• Description of the task:
Repeat the following entries verbatim, apart from the pictures.

• Available data:
*** Block opens ***

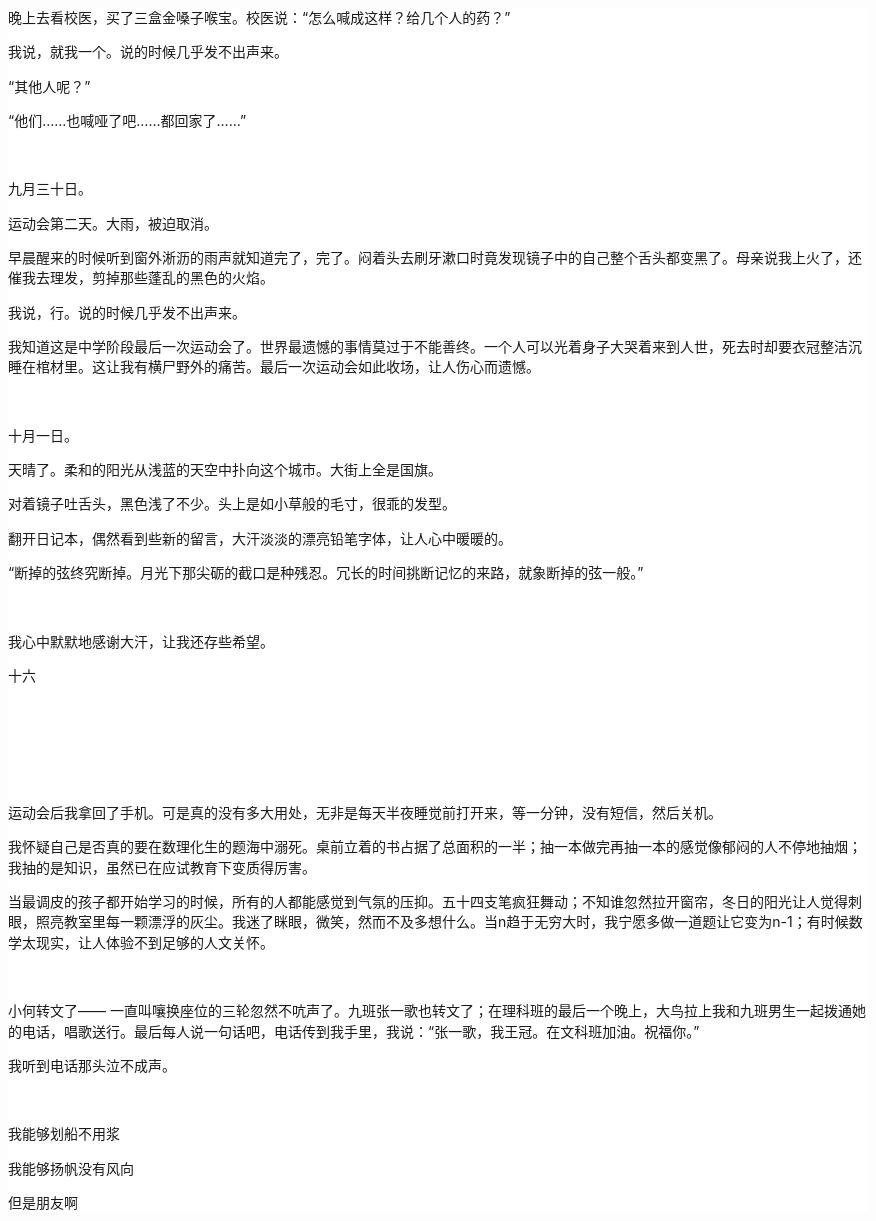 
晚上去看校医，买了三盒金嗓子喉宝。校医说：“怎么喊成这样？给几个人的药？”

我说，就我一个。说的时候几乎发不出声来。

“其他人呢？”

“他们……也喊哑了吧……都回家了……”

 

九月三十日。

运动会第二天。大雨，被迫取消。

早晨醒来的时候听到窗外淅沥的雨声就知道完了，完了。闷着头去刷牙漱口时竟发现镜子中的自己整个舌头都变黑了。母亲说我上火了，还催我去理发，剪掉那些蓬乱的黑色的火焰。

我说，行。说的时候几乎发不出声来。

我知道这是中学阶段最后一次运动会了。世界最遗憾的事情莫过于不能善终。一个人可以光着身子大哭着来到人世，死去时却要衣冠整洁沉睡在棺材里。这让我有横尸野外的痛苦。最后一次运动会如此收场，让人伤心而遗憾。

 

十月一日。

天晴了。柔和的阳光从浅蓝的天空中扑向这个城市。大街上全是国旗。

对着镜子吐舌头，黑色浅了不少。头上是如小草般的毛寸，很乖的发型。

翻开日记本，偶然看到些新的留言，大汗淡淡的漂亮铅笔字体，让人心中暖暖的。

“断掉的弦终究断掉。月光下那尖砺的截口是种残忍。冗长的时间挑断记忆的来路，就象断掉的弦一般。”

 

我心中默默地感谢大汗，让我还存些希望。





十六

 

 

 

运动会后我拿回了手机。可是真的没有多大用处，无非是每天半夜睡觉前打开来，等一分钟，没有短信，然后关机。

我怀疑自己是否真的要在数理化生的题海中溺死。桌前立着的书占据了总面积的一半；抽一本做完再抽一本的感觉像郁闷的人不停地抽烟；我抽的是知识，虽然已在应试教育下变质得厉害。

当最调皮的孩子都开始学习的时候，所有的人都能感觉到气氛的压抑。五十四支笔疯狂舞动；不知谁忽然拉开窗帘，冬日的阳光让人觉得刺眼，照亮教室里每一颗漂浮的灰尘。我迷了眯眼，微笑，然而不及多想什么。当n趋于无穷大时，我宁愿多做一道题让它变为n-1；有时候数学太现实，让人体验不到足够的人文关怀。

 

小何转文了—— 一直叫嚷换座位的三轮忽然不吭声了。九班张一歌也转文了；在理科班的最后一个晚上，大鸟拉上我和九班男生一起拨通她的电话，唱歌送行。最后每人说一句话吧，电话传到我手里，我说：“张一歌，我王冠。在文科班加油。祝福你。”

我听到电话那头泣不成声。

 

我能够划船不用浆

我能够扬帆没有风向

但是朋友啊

*** Block closes ***

• Task answer:
晚上去看校医，买了三盒金嗓子喉宝。校医说：“怎么喊成这样？给几个人的药？”

我说，就我一个。说的时候几乎发不出声来。

“其他人呢？”

“他们……也喊哑了吧……都回家了……”

 

九月三十日。

运动会第二天。大雨，被迫取消。

早晨醒来的时候听到窗外淅沥的雨声就知道完了，完了。闷着头去刷牙漱口时竟发现镜子中的自己整个舌头都变黑了。母亲说我上火了，还催我去理发，剪掉那些蓬乱的黑色的火焰。

我说，行。说的时候几乎发不出声来。

我知道这是中学阶段最后一次运动会了。世界最遗憾的事情莫过于不能善终。一个人可以光着身子大哭着来到人世，死去时却要衣冠整洁沉睡在棺材里。这让我有横尸野外的痛苦。最后一次运动会如此收场，让人伤心而遗憾。

 

十月一日。

天晴了。柔和的阳光从浅蓝的天空中扑向这个城市。大街上全是国旗。

对着镜子吐舌头，黑色浅了不少。头上是如小草般的毛寸，很乖的发型。

翻开日记本，偶然看到些新的留言，大汗淡淡的漂亮铅笔字体，让人心中暖暖的。

“断掉的弦终究断掉。月光下那尖砺的截口是种残忍。冗长的时间挑断记忆的来路，就象断掉的弦一般。”

 

我心中默默地感谢大汗，让我还存些希望。





十六

 

 

 

运动会后我拿回了手机。可是真的没有多大用处，无非是每天半夜睡觉前打开来，等一分钟，没有短信，然后关机。

我怀疑自己是否真的要在数理化生的题海中溺死。桌前立着的书占据了总面积的一半；抽一本做完再抽一本的感觉像郁闷的人不停地抽烟；我抽的是知识，虽然已在应试教育下变质得厉害。

当最调皮的孩子都开始学习的时候，所有的人都能感觉到气氛的压抑。五十四支笔疯狂舞动；不知谁忽然拉开窗帘，冬日的阳光让人觉得刺眼，照亮教室里每一颗漂浮的灰尘。我迷了眯眼，微笑，然而不及多想什么。当n趋于无穷大时，我宁愿多做一道题让它变为n-1；有时候数学太现实，让人体验不到足够的人文关怀。

 

小何转文了—— 一直叫嚷换座位的三轮忽然不吭声了。九班张一歌也转文了；在理科班的最后一个晚上，大鸟拉上我和九班男生一起拨通她的电话，唱歌送行。最后每人说一句话吧，电话传到我手里，我说：“张一歌，我王冠。在文科班加油。祝福你。”

我听到电话那头泣不成声。

 

我能够划船不用浆

我能够扬帆没有风向

但是朋友啊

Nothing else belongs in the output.